SOURCE PASSAGE →
This resistance I speak of may be due to a question of quality writing, but it may have more to do with the conflict of interests involved. Some folks want to be challenged, and other entertained, but ultimately, anyone who is more interested in playing puzzles doesn't necessarily need great story writing, and anyone who is more interested in reaching the 'good' ending probably isn't really all that interested in the true nature of interactive fiction.

I've believed for some time now, and especially in the last year or so, that what's really needed is a deliberate push or shift in the medium or sub-genre of Adventure Games to get this concept of multiple endings more into the mainstream. Ways of coding things so various past achievements often reveal divergent endings can be the point of playing the game in the first place. It merely behoves the developer to come up with a short series of arc endings that tie up a series of possible end game scenarios with enough punch to make them feel complete.

You (Squinky) did something very like that with your online IF tale, but it was both personal and subjective, and not really meant to appeal to more than a small group of people, like myself, who want to get to know you better and enjoy experimenting with things friends make.

In order for a graphical interactive fiction to succeed on the level that certain classic games did using multiple endings, but allowing for the greater interactivity necessary to eliminate the use of arbitrary puzzle challenges, it is necessary for writers to think outside the box, creating scenarios and conditions, but allowing the structure to be more free-form. This is a discipline in itself, and requires a certain degree of design sense that enables the writer to perceive situations that can be scaled and shifted to suit numerous preconditions, and thus enabling a wider variance of perceptible differences in each player path.

The player that picked up the sharp implement will be able to cut their way through an obstacle to go one way, but for those who brought the blunt instrument, they'll have to take the available path that cannot be accessed without the blunt instrument. But for those that were particularly perceptive, they may have actually found the key that unlocks the door, allowing them safe passage where other methods might bring unwanted attention.

Experiences can also factor into this. Having the game factor in certain values for specific experiences encountered and resolved, later encounters and situations can be tailored differently to take into account past experiences and the relative success or failure thereof. It's all a question of looking at each situation and each resolution, and placing a certain amount of experience value on them, which when combined with other similar experience values tallies up differently, and tells the game computer to scale or refit a new section with possibilities others won't or can't handle as well.

WORK TO COMPLETE →
1. Quote everything from "I've believed for" down to "things friends make." in the passage on multiple endings in adventure games, word for word.
2. Print everything from the start of the listing down to the line containing "Shown: rpm 3400", inclusive, reproducing each line verbatim.

MATERIAL PROVIDED →
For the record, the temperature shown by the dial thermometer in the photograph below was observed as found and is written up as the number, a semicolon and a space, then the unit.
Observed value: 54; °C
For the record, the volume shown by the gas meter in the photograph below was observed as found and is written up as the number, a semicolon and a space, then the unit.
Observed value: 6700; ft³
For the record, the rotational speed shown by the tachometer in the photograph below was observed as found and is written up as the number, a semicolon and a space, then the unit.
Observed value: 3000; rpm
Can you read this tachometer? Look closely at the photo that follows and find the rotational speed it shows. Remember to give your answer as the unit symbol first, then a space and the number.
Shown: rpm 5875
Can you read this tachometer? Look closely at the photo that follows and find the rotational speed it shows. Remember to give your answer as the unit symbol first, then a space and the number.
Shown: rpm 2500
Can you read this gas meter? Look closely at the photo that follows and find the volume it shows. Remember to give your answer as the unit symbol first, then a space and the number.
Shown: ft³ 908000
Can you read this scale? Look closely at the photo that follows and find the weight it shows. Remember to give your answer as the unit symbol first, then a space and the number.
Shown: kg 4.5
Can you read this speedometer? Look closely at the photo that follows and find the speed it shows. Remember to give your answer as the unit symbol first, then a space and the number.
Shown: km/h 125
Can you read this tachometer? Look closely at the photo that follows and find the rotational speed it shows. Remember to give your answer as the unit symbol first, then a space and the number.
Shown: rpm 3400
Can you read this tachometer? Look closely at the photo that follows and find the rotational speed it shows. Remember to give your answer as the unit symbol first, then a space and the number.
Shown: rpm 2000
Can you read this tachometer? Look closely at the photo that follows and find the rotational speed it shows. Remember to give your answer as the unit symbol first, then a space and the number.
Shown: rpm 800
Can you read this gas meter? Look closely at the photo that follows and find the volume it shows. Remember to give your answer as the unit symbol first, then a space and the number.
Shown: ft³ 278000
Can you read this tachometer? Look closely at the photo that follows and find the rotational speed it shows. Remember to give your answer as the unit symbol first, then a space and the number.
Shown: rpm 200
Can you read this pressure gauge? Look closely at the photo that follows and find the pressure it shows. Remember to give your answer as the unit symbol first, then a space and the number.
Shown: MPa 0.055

SOLUTIONS TO THE EXERCISE →
1.
I've believed for some time now, and especially in the last year or so, that what's really needed is a deliberate push or shift in the medium or sub-genre of Adventure Games to get this concept of multiple endings more into the mainstream. Ways of coding things so various past achievements often reveal divergent endings can be the point of playing the game in the first place. It merely behoves the developer to come up with a short series of arc endings that tie up a series of possible end game scenarios with enough punch to make them feel complete.

You (Squinky) did something very like that with your online IF tale, but it was both personal and subjective, and not really meant to appeal to more than a small group of people, like myself, who want to get to know you better and enjoy experimenting with things friends make.

2.
For the record, the temperature shown by the dial thermometer in the photograph below was observed as found and is written up as the number, a semicolon and a space, then the unit.
Observed value: 54; °C
For the record, the volume shown by the gas meter in the photograph below was observed as found and is written up as the number, a semicolon and a space, then the unit.
Observed value: 6700; ft³
For the record, the rotational speed shown by the tachometer in the photograph below was observed as found and is written up as the number, a semicolon and a space, then the unit.
Observed value: 3000; rpm
Can you read this tachometer? Look closely at the photo that follows and find the rotational speed it shows. Remember to give your answer as the unit symbol first, then a space and the number.
Shown: rpm 5875
Can you read this tachometer? Look closely at the photo that follows and find the rotational speed it shows. Remember to give your answer as the unit symbol first, then a space and the number.
Shown: rpm 2500
Can you read this gas meter? Look closely at the photo that follows and find the volume it shows. Remember to give your answer as the unit symbol first, then a space and the number.
Shown: ft³ 908000
Can you read this scale? Look closely at the photo that follows and find the weight it shows. Remember to give your answer as the unit symbol first, then a space and the number.
Shown: kg 4.5
Can you read this speedometer? Look closely at the photo that follows and find the speed it shows. Remember to give your answer as the unit symbol first, then a space and the number.
Shown: km/h 125
Can you read this tachometer? Look closely at the photo that follows and find the rotational speed it shows. Remember to give your answer as the unit symbol first, then a space and the number.
Shown: rpm 3400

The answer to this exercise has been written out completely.